**EXERCISE BRIEF**
Print the lines of the records below, starting with the line that contains "Новосибирск" and going on through the line that contains "Trasloco nella nuov", both included. Leave the pictures out of your answer.

Text extractions from individual pages
══════════
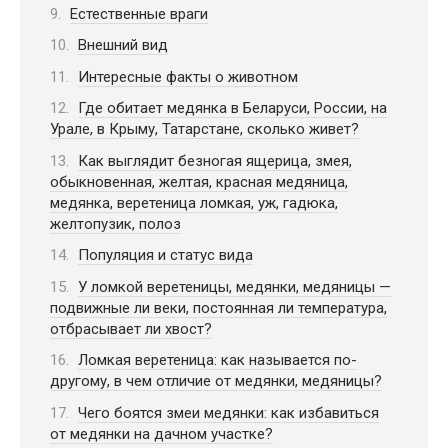
Естественные враги
Внешний вид
Интересные факты о животном
Где обитает медянка в Беларуси, России, на
Урале, в Крыму, Татарстане, сколько живет?
Как выглядит безногая ящерица, змея,
обыкновенная, желтая, красная медяница,
медянка, веретеница ломкая, уж, гадюка,
желтопузик, полоз
Популяция и статус вида
У ломкой веретеницы, медянки, медяницы —
подвижные ли веки, постоянная ли температура,
отбрасывает ли хвост?
Ломкая веретеница: как называется по-
другому, в чем отличие от медянки, медяницы?
Чего боятся змеи медянки: как избавиться
от медянки на дачном участке?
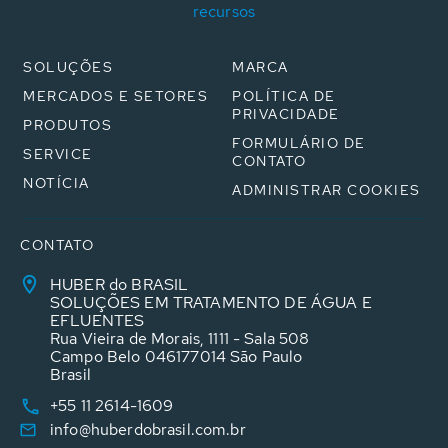
recursos
SOLUÇÕES
MARCA
MERCADOS E SETORES
POLÍTICA DE
PRIVACIDADE
PRODUTOS
FORMULÁRIO DE
SERVICE
CONTATO
NOTÍCIA
ADMINISTRAR COOKIES
CONTATO
HUBER do BRASIL
SOLUÇÕES EM TRATAMENTO DE ÁGUA E
EFLUENTES
Rua Vieira de Morais, 1111 - Sala 508
Campo Belo 046177014 São Paulo
Brasil
+55 11 2614-1609
info@huberdobrasil.com.br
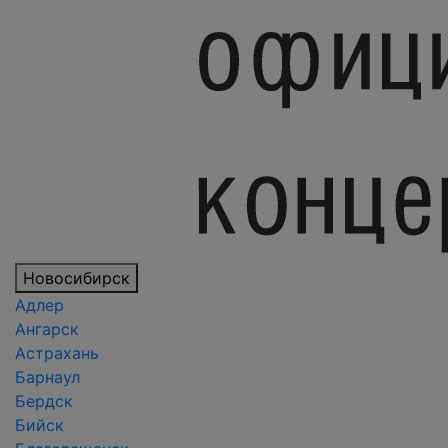
Новосибирск
Адлер
Ангарск
Астрахань
Барнаул
Бердск
Бийск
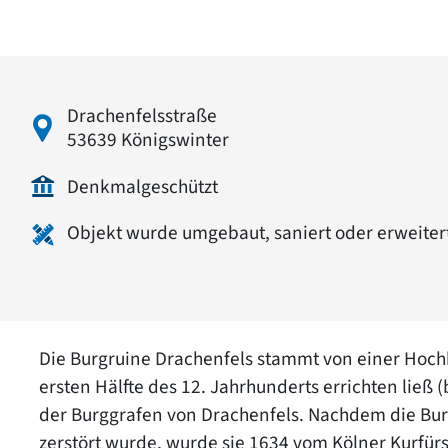
Drachenfelsstraße
53639 Königswinter
Denkmalgeschützt
Objekt wurde umgebaut, saniert oder erweiter
Die Burgruine Drachenfels stammt von einer Hochbu
ersten Hälfte des 12. Jahrhunderts errichten ließ (
der Burggrafen von Drachenfels. Nachdem die Bur
zerstört wurde, wurde sie 1634 vom Kölner Kurfürs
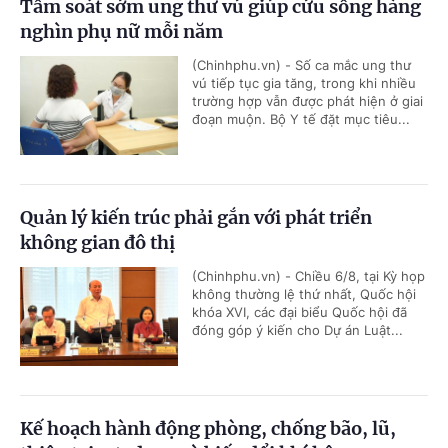
Tầm soát sớm ung thư vú giúp cứu sống hàng
nghìn phụ nữ mỗi năm
(Chinhphu.vn) - Số ca mắc ung thư
vú tiếp tục gia tăng, trong khi nhiều
trường hợp vẫn được phát hiện ở giai
đoạn muộn. Bộ Y tế đặt mục tiêu...
Quản lý kiến trúc phải gắn với phát triển
không gian đô thị
(Chinhphu.vn) - Chiều 6/8, tại Kỳ họp
không thường lệ thứ nhất, Quốc hội
khóa XVI, các đại biểu Quốc hội đã
đóng góp ý kiến cho Dự án Luật...
Kế hoạch hành động phòng, chống bão, lũ,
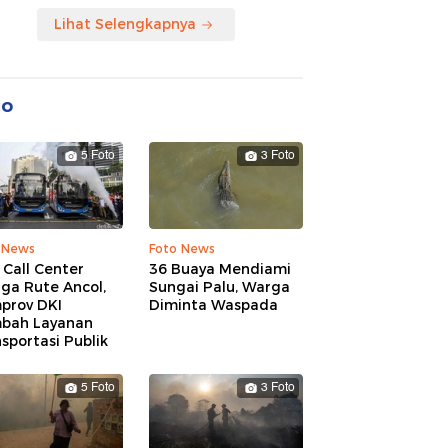
Lihat Selengkapnya
to
5 Foto
3 Foto
 News
Foto News
 Call Center
36 Buaya Mendiami
ga Rute Ancol,
Sungai Palu, Warga
prov DKI
Diminta Waspada
bah Layanan
sportasi Publik
5 Foto
3 Foto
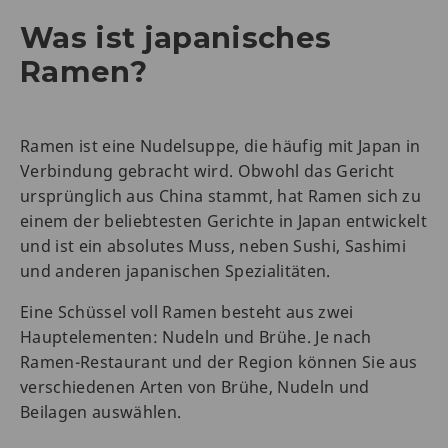
Was ist japanisches
Ramen?
Ramen ist eine Nudelsuppe, die häufig mit Japan in
Verbindung gebracht wird. Obwohl das Gericht
ursprünglich aus China stammt, hat Ramen sich zu
einem der beliebtesten Gerichte in Japan entwickelt
und ist ein absolutes Muss, neben Sushi, Sashimi
und anderen japanischen Spezialitäten.
Eine Schüssel voll Ramen besteht aus zwei
Hauptelementen: Nudeln und Brühe. Je nach
Ramen-Restaurant und der Region können Sie aus
verschiedenen Arten von Brühe, Nudeln und
Beilagen auswählen.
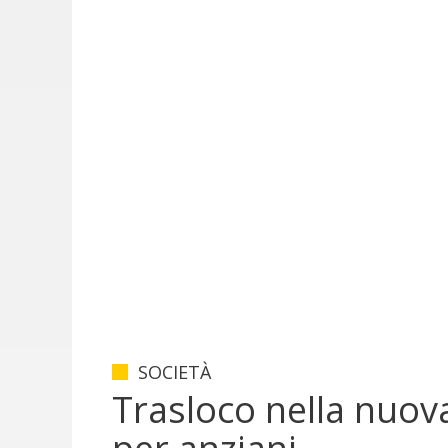
SOCIETÀ
Trasloco nella nuov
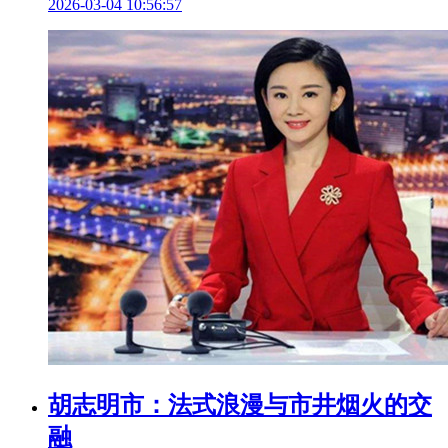
2026-03-04 10:56:57
胡志明市：法式浪漫与市井烟火的交
融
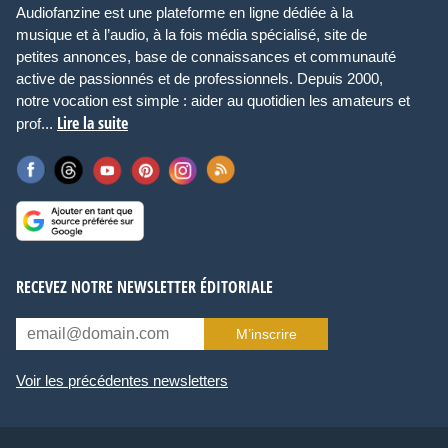
Audiofanzine est une plateforme en ligne dédiée à la
musique et à l’audio, à la fois média spécialisé, site de
petites annonces, base de connaissances et communauté
active de passionnés et de professionnels. Depuis 2000,
notre vocation est simple : aider au quotidien les amateurs et
Lire la suite
prof...
RECEVEZ NOTRE NEWSLETTER ÉDITORIALE
M’inscrire
Voir les précédentes newsletters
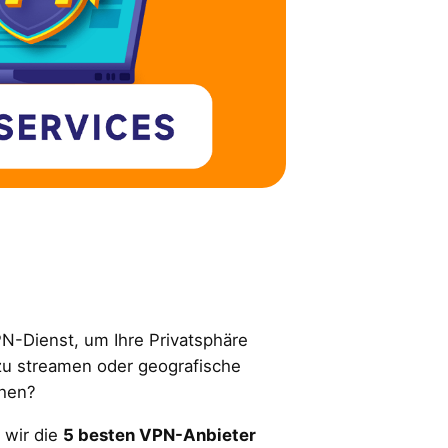
N-Dienst, um Ihre Privatsphäre
zu streamen oder geografische
hen?
 wir die
5 besten VPN-Anbieter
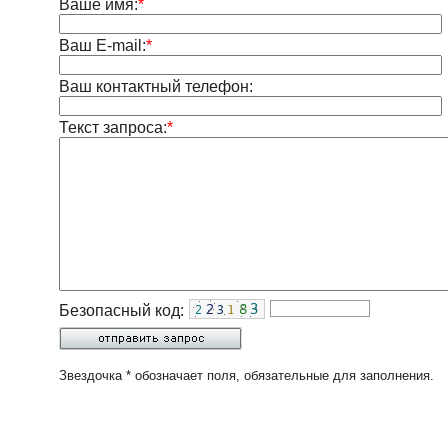
Ваше имя:
*
Ваш E-mail:
*
Ваш контактный телефон:
Текст запроса:
*
Безопасный код:
Звездочка * обозначает поля, обязательные для заполнения.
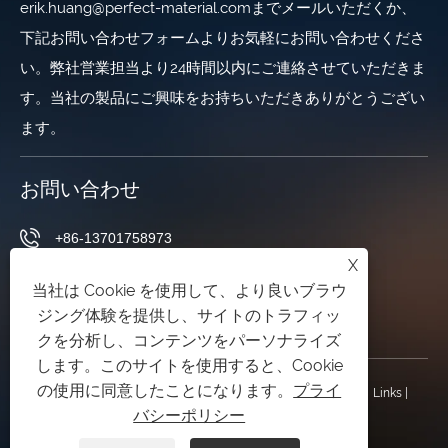
erik.huang@perfect-material.comまでメールいただくか、
下記お問い合わせフォームよりお気軽にお問い合わせくださ
い。弊社営業担当より24時間以内にご連絡させていただきま
す。当社の製品にご興味をお持ちいただきありがとうござい
ます。
お問い合わせ
+86-13701758973
X
erik.huang@perfect-material.com
当社は Cookie を使用して、より良いブラウ
ジング体験を提供し、サイトのトラフィッ
中国上海市宝山区文川路6号
クを分析し、コンテンツをパーソナライズ
します。このサイトを使用すると、Cookie
の使用に同意したことになります。
プライ
著作権 © 2026 上海完璧工業株式会社無断転載を禁じます。
Links
|
バシーポリシー
Sitemap
|
RSS
|
XML
|
プライバシーポリシー
|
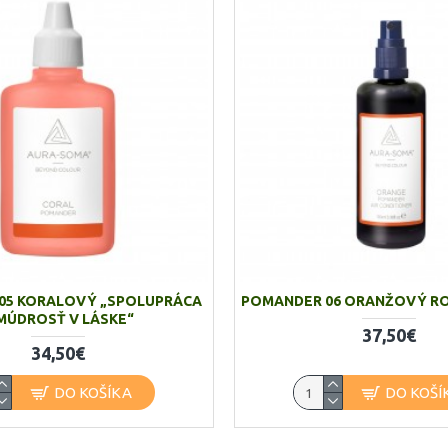
05 KORALOVÝ „SPOLUPRÁCA
POMANDER 06 ORANŽOVÝ R
MÚDROSŤ V LÁSKE“
37,50€
34,50€
DO KOŠÍKA
DO KOŠÍ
══════════
**EXERCISE OUTPUT**
Новосибирск
Адлер
Ангарск
Астрахань
Барнаул
Бердск
Бийск
Drachenfelsstraße
53639 Königswinter
Denkmalgeschützt
Objekt wurde umgebaut, saniert oder erweiter
Die Burgruine Drachenfels stammt von einer Hochbu
ersten Hälfte des 12. Jahrhunderts errichten ließ (
der Burggrafen von Drachenfels. Nachdem die Bur
zerstört wurde, wurde sie 1634 vom Kölner Kurfürs
Tầm soát sớm ung thư vú giúp cứu sống hàng
nghìn phụ nữ mỗi năm
(Chinhphu.vn) - Số ca mắc ung thư
vú tiếp tục gia tăng, trong khi nhiều
trường hợp vẫn được phát hiện ở giai
đoạn muộn. Bộ Y tế đặt mục tiêu...
Quản lý kiến trúc phải gắn với phát triển
không gian đô thị
(Chinhphu.vn) - Chiều 6/8, tại Kỳ họp
không thường lệ thứ nhất, Quốc hội
khóa XVI, các đại biểu Quốc hội đã
đóng góp ý kiến cho Dự án Luật...
Kế hoạch hành động phòng, chống bão, lũ,
Lihat Selengkapnya
to
5 Foto
3 Foto
 News
Foto News
 Call Center
36 Buaya Mendiami
ga Rute Ancol,
Sungai Palu, Warga
prov DKI
Diminta Waspada
bah Layanan
sportasi Publik
5 Foto
3 Foto
Was ist japanisches
Ramen?
Ramen ist eine Nudelsuppe, die häufig mit Japan in
Verbindung gebracht wird. Obwohl das Gericht
ursprünglich aus China stammt, hat Ramen sich zu
einem der beliebtesten Gerichte in Japan entwickelt
und ist ein absolutes Muss, neben Sushi, Sashimi
und anderen japanischen Spezialitäten.
Eine Schüssel voll Ramen besteht aus zwei
Hauptelementen: Nudeln und Brühe. Je nach
Ramen-Restaurant und der Region können Sie aus
verschiedenen Arten von Brühe, Nudeln und
Beilagen auswählen.
SOCIETÀ
Trasloco nella nuov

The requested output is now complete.